Of course it was too late. Much too late to make that change.

Loneliness hurts uniquely. It is not a physical pain; it's worse. It rips all that is alive out of you and leaves despair. Despair that paralyzes, despair that numbs the mind, despair that overwhelms all other sensation. There is only despair and nothing else.

Sadness is the inevitable companion of loneliness. Sadness so overwhelming that, at times, you just can't move. Still, Kevin had to function.  Alcohol stunned sadness into submission on those days, but it proved to be a remarkably resilient emotion.

He watched a lot of movies about loners; misfits, people who existed on the fringes of society. People living in trailers, working low paying jobs, people committing crimes for survival, existing from moment to moment in anger and fierce independence that ultimately resulted in defeat. Kevin connected with these characters even though he lived a safely middle class existence.

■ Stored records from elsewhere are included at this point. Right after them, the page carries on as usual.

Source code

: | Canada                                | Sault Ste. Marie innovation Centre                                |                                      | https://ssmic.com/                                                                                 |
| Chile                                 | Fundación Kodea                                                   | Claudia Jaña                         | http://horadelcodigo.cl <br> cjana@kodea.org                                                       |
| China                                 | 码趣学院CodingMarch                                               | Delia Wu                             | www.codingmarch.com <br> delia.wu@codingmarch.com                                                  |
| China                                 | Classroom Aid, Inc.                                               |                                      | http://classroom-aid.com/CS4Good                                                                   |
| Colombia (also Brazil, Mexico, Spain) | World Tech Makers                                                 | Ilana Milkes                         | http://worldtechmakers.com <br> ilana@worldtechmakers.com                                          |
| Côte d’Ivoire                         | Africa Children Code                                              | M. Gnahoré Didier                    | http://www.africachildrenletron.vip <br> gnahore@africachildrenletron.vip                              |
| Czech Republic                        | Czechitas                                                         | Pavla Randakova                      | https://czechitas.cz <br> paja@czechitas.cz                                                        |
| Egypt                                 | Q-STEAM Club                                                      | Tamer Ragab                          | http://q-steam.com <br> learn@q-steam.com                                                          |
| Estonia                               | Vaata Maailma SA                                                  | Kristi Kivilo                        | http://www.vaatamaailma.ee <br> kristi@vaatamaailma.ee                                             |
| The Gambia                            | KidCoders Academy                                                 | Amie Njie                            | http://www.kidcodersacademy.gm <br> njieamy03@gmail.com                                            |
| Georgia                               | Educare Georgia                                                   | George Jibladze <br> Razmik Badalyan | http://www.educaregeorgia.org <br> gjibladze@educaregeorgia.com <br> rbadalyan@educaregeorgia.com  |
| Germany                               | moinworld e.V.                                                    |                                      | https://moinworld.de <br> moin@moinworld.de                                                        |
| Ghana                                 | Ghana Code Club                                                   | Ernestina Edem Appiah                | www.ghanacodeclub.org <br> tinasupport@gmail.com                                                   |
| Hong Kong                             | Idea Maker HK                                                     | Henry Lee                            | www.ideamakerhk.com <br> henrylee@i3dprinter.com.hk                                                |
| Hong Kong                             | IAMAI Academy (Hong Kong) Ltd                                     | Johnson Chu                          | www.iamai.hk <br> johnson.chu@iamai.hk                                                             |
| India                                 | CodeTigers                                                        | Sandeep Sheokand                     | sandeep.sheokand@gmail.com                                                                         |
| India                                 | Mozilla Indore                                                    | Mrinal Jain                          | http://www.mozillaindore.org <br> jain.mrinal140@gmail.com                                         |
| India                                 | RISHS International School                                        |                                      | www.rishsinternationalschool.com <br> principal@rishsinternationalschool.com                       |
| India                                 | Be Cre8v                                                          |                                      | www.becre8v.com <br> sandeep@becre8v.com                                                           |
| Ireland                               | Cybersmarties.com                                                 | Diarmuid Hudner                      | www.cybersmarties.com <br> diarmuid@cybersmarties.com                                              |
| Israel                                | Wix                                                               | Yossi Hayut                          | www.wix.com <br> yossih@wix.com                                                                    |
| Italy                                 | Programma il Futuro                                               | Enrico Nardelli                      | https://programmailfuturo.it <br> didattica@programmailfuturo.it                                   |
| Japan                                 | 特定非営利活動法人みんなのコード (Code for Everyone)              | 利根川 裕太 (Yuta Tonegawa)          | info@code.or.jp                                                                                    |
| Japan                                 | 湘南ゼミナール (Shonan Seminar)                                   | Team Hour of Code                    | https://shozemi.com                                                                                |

He connected because they were shunned, they buried their emotions, they lashed out but their very existence was denied. This is how Kevin felt, although few people would ever guess that. Death in life. That's how he saw it. Technically he was alive, but as a thinking, feeling human being he was prematurely dead.

Even so, these movies meant something to him. In a convoluted way they made him feel less alone. He would never be able to explain that to anyone and he never tried.

Kevin had cut himself off. Every time he thought about telling someone about a book they might like, a movie they might enjoy, an event they might appreciate, he stopped - because he decided that nobody cared. That realization hurt.

He would never meet another human being with the same light in their eyes as that which used to exist in his own.

He often wondered how long it would take for loneliness to kill him.